Je suis resté un peu dubitatif en voyant qu’il n’avait décidément pas de chances avec les voitures notamment américaines. C’est à croire que ce n’est pas de la bonne qualité. Ce n’est pas l’imager que j’avais de ces grosses berlines pouvant parcourir de nombreux kilomètres sur tous les terrains.
J’apprécie toujours autant le dessin de Philippe Aymond qui demeure précis et plutôt efficace.
Sur le fond, c’est la critique aussi bien de l’exubérance capitaliste des USA que de l’impérialisme soviétique qui a volé le pouvoir au peuple tout en l’affamant. Il va s’attarder surtout sur l’Amérique profonde à savoir mormone du côté de Salt Lake City. Le lieu n’est sans doute pas le plus représentatif de cette grande nation.

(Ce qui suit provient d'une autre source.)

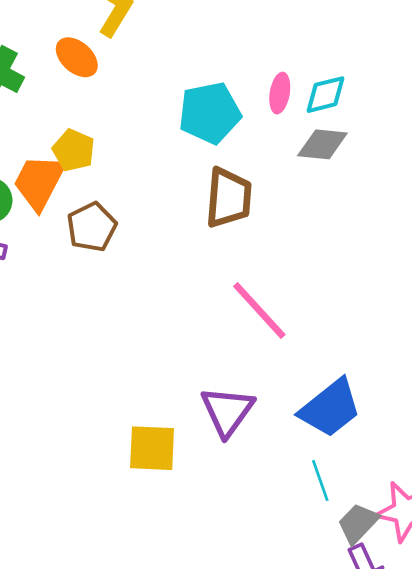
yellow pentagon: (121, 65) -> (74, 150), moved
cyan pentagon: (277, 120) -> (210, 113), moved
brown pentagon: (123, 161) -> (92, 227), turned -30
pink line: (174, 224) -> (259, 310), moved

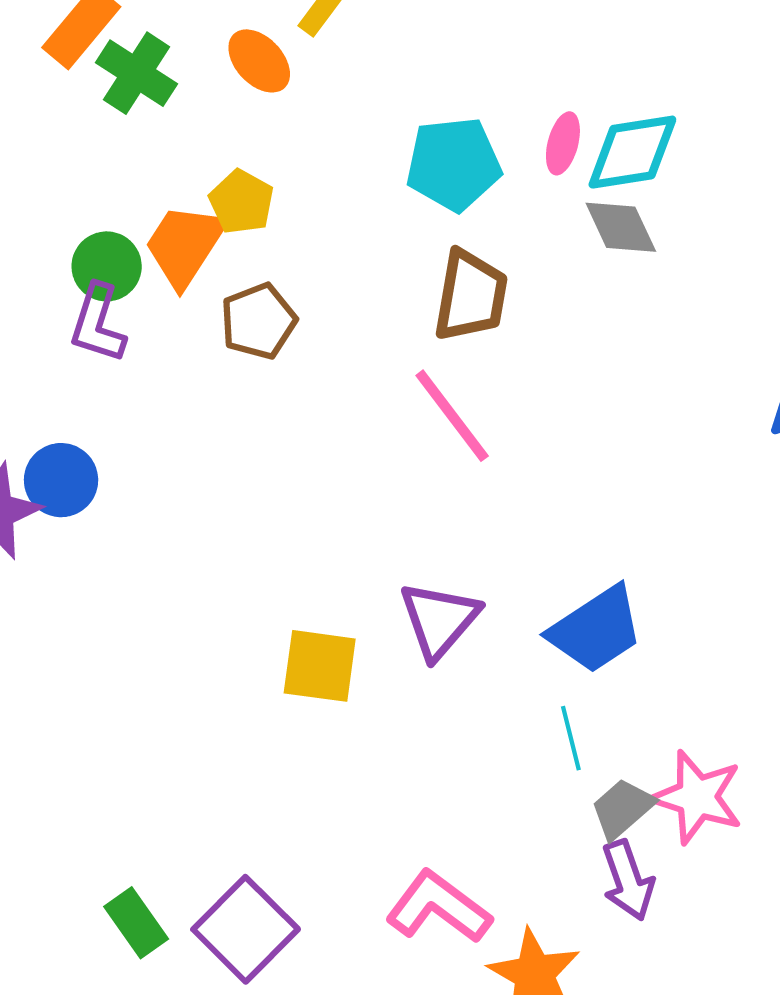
cyan diamond: (326, 95) -> (632, 152), size x1.4
gray diamond: (322, 144) -> (621, 227), turned 54
pink line: (259, 310) -> (452, 416), moved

Du côté des pays de l’Est, il y aura la Tchécoslovaquie, la Hongrie, la Roumanie, la Bulgarie, la Pologne, la RDA et enfin la Russie.
Ce qu’il faut retenir, c’est que ces voyages ont forgé l’auteur et l’ont influencé plus tard lorsqu’il se mettra à faire des œuvres qui vont avoir du succès. Je pense notamment à
« Partie de chasse » et sa fameuse datcha pour ne citer qu’un exemple.
Il a essayé d’avoir un regard objectif sur la situation bien qu’on peut deviner qu’à travers le bilan avantage-inconvénient, il n’y a pas photo. D’ailleurs, la dernière image avec l’image de Poutine laisse entrevoir le destin peu glorieux de la Russie.
Au final, c’est un regard d’un auteur de BD qui se laisse bien lire et qui permet de le situer dans un monde marqué par l’affrontement de ces deux blocs. J’aime bien toutefois l’idée de ces cow-boys aussi bien hongrois qu’américain qui fait un parallélisme entre ces peuples pourtant différents mais qui n’aspirent qu’à la paix.
Souvenirs de voyage de Christin très bien mis en image par Aymond, plus l’évocation de ses débuts de scénariste, de sa rencontre de Mezieres et Gir.
Pas de révélation fracassante, plutôt le rendu de l’ambiance d’une époque révolue.
Du bon reportage graphique.
Un album intéressant quand on est un vieux lecteur de Pilote, Goscinny, Giraud, Tardi, Bilal, Goetzinger, etc. L'expérience de "caméra subjective", pour reprendre la terminologie de la préface, me semble assez réussie, le dessin d'Aymond est à la hauteur, évocation de l'époque comme précision du détail. Mais surtout cette découverte de l'Amérique et des Pays de l'Est années sixties et seventies me semble intéressante, complètement conforme à la réalité de l'époque, étonnante et malgré tout parfois surprenante. Même si la partie consacrée à la France me semble certes fidèle, mais moins originale.
Un beau regard sur le parcours et l'œuvre immense de Christin.